There was an increase in peanut yields with each subsequent application for thrips. Yields ranged from about 5,000 pounds per acre in the untreated to about 5,800 pounds for four applications. This would suggest that spraying thrips in peanut will provide significant economic benefits for growers.
However, one key is that the peanuts in this study got a substantial amount of rain at emergence that resulted in heavy herbicide injury. The researchers did more studies in 2015 that are being repeated this year to simulate this same scenario. The results are similar to the data shown above.
The overall conclusion from these studies is that significant benefits from thrips sprays in peanuts can be seen when the plants are under some type of stress. The stress can come from herbicide injury, extremely dry conditions, extremely wet conditions, cooler temperatures, or any other factor that can slow peanut growth.
In general, thrips populations appear to be very high this year across the state. In general, at-planting insecticides should provide adequate control as long as the peanuts are growing normally. However, when peanuts are under stress and thrips are causing additional stress, sprays may be justified even where an at-planting insecticide was used.
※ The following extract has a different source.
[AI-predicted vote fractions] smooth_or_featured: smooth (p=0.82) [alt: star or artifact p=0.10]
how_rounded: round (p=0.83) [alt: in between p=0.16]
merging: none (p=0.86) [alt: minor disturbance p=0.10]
This is especially true given the cooler temperatures we have had this spring. It is important to remember that the clock starts ticking on the longevity of at-planting insecticides as soon as they go in the ground, not when the peanuts emerge. The insecticides will work better if the peanuts emerge within a week than if it takes 2 weeks for the peanuts to emerge.
The key is to minimize the stresses that you can control when multiple stresses occur on seedling peanuts.